Rails Rumble Recap

Posted by Scott on Aug 26th, 2009

I am happy to report that our Rails Rumble application was indeed completed within the 48-hour time limit! We named the app A Well-Oiled Machine and you can try it here (Update: The Linode server made available to us during the contest is no longer active. I will need to re-deploy the app elsewhere in the near future). The app does require an OpenID account to log in – if you don’t have one I would recommend using myopenid.com.

I had a great time working with Jason and Jesse on this app, though I must give them credit for doing a lot of the heavy-lifting when it came to coding. My rusty Rails skills became evident pretty quickly, and I had to curtail the scope of what I worked on to make sure I didn’t turn into a bottleneck. That said, it was still a true team effort, and it felt good to immerse myself in the Rails world again.

2009 Rails Rumble Hackfest

2009 Rails Rumble Hackfest

The contest required the use of git for version control, and I am sold on this tool. It is fast and the workflow it promotes is much more sensible and flexible than subversion. Deployment remains a breeze with Passenger (mod_rails for apache) and vlad (a simpler deployment tool alternative to capistrano).

Friday night and Saturday we worked from my dining room, and on Sunday we made the trek out to Backspace for the final effort.

2009 Rails Rumble Hackfest at Backspace

2009 Rails Rumble Hackfest at Backspace

It was an intense effort and the resulting app has a couple of rough edges, but we did accomplish what we set out to do, and I consider that a great achievement. Many of the Rumble contestants didn’t even end up with a working app. It was an honor to be able to work with Jason and Jesse on a project together, and I would jump at an opportunity to do this kind of thing again. Thanks guys for your outstanding effort and attitude!

Participating in the Rails Rumble

Posted by Scott on Aug 22nd, 2009

This year I put a team together to participate in the Rails Rumble, a programming competition to create a web app using Ruby on Rails within a 48-hour time limit. In past years I’ve followed the event, but for various reasons not had the time to participate. This year I decided to jump right in, despite the fact that I’m nearly becoming rusty with my Ruby on Rails skills (my last app was written with Rails v1.2.6).

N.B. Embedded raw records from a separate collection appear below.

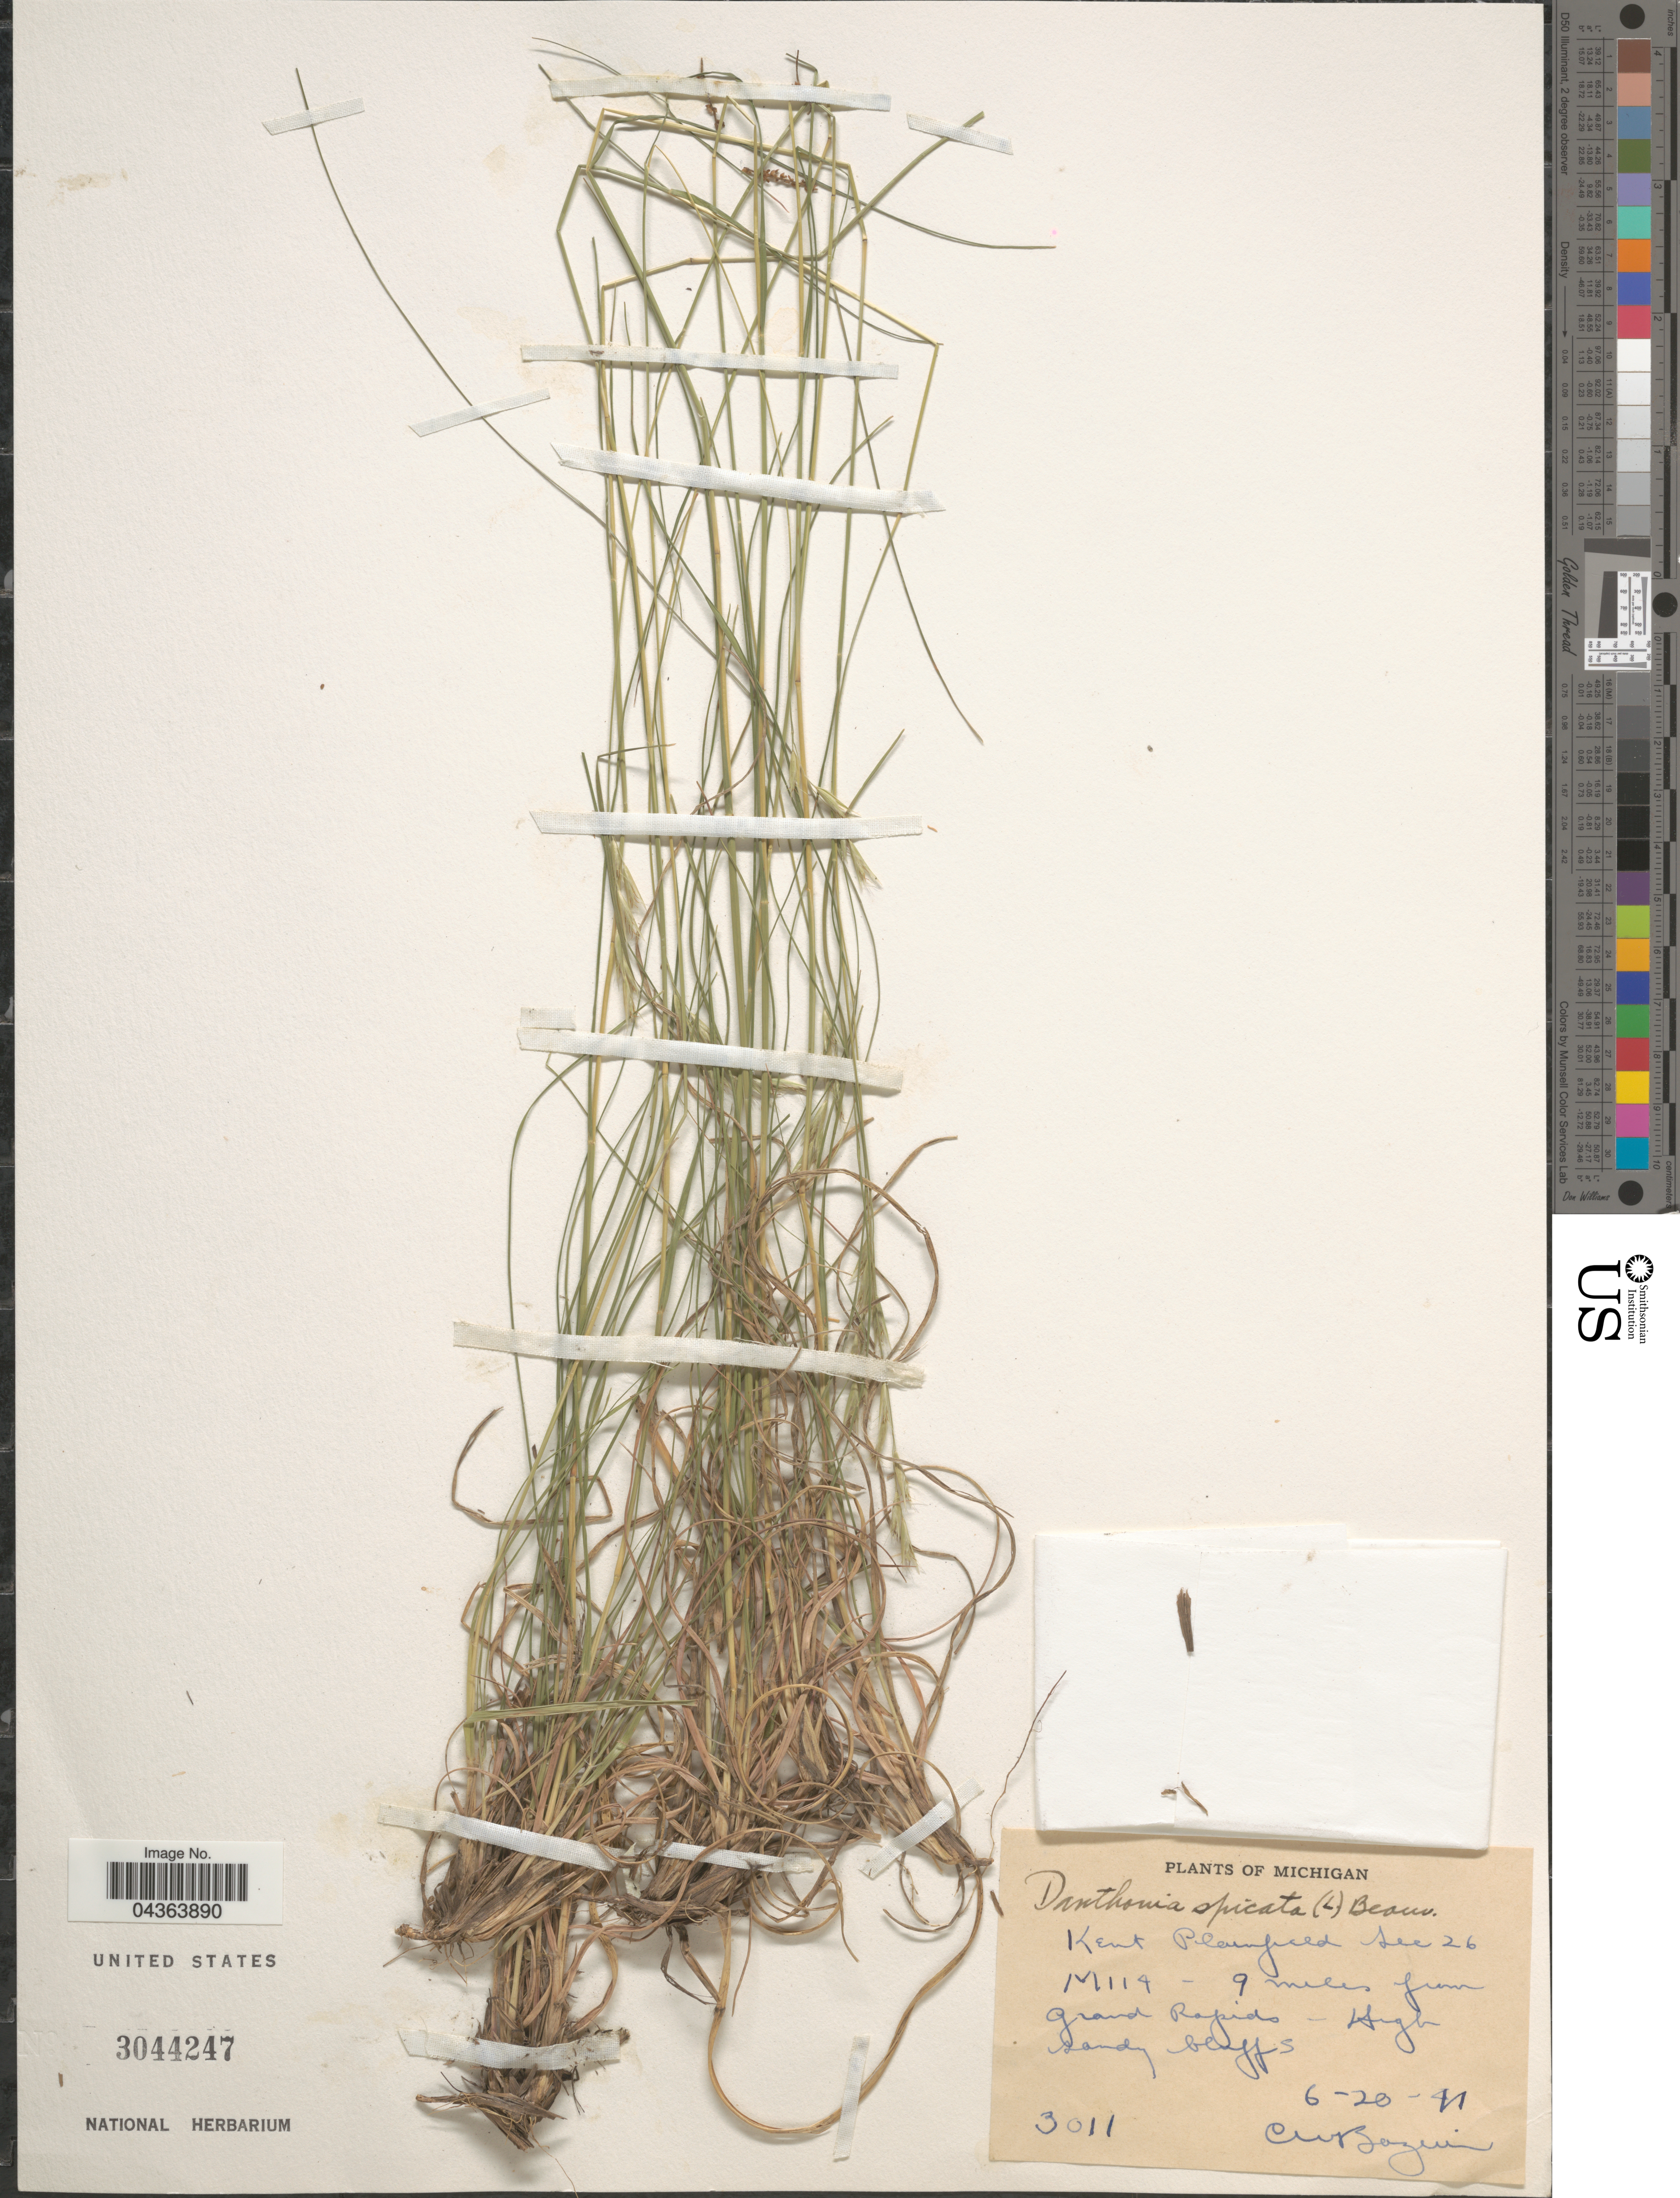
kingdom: Plantae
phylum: Tracheophyta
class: Liliopsida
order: Poales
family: Poaceae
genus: Danthonia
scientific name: Danthonia spicata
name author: (L.) P. Beauv. ex Roem. & Schult.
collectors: C. Bazuin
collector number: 3011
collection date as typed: Transcribed d/m/y: 20/6/41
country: United States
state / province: Michigan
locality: Kent Plainfield Sec 26 M114 - 9 miles from Grand Rapids.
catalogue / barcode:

The Rails Rumble is a wonderful opportunity to embrace constraints, get together with some talented people to learn from each other and have a good time. We’re not aiming to win any of the competition categories, but simply to have an application that has some semblance of completeness by the end of the contest. No all-nighters for us this time.

Our web app will be a tool to help you track your vehicle’s maintenance schedule, and send you notifications by email when you’re due for service. While planning how the application would work, it’s been interesting to think of all the possibilities of what it could do, but then having to let go of most of them in the interests of having something simple enough to bang out in a weekend.

When we’re finished I’ll write up a summary post about the experience. But I already know this is the kind of thing I will never have regrets about doing.